The Year Ahead 2023

Starbucks’s New CEO Has Tall Orders to Fill

Former Reckitt chief Laxman Narasimhan must counter a union drive and a China slump—all while founder Schultz remains on the board.

Starbucks founder and interim president Howard Schultz (left) with incoming CEO Laxman Narasimhan.

Photo Illustration: Rui Pu for Bloomberg Businessweek; Photos: Getty Images

The prospect of union drives at its thousands of US coffee shops may be the most visible challenge facing Laxman Narasimhan when he takes over the world’s largest coffee chain on April 1, but it’s hardly the only one. A global economic slowdown, shipping disruptions and coffee price fluctuations are among the uncertainties sure to be front and center for the new chief executive officer—especially since Starbucks Corp. founder Howard Schultz, who’s twice returned from retirement to replace earlier successors who faltered, will remain on the board to keep an eye on the transition.
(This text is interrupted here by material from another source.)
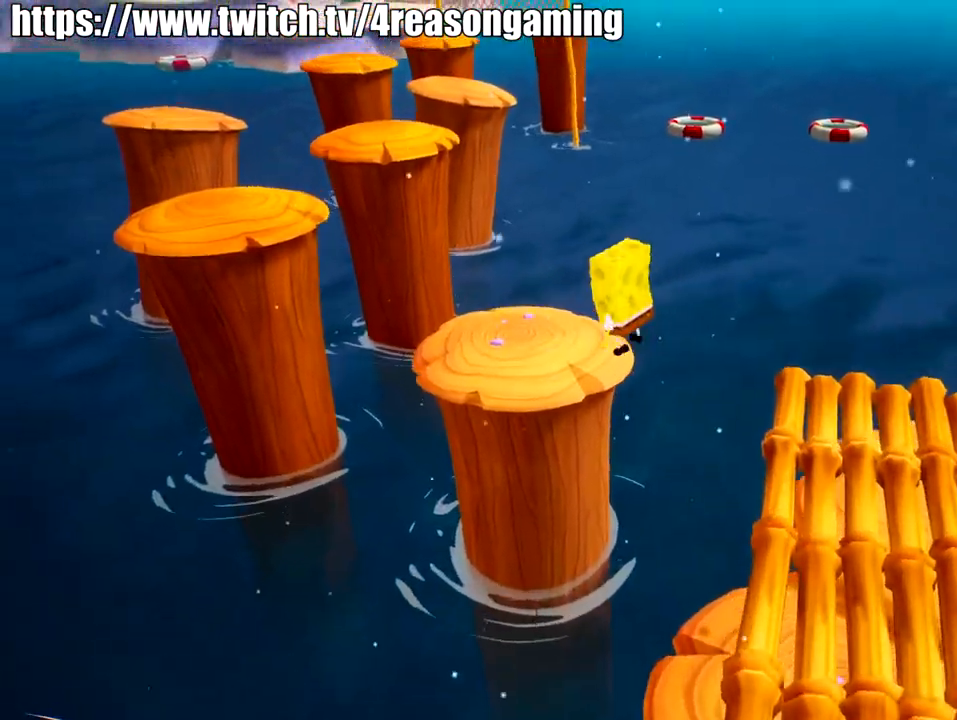
{"buttons": [], "left_stick": "up-left", "right_stick": "center", "events": [[17, "CROSS", "up"], [17, "SQUARE", "down"], [134, "SQUARE", "up"], [234, "right_stick", "left"], [384, "right_stick", "center"]]}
“The restaurant industry is facing challenges—labor, commodities, the consumer environment,” says Credit Suisse Group AG analyst Lauren Silberman. In Starbucks’s largest market, North America, there’s already evidence that many consumers are slowing their purchases, especially for things considered discretionary, like dining out. About 60% of shoppers have already cut expenditures because of higher prices, and more plan to scale back in the year ahead, according to a November report from the University of Michigan’s Surveys of Consumers.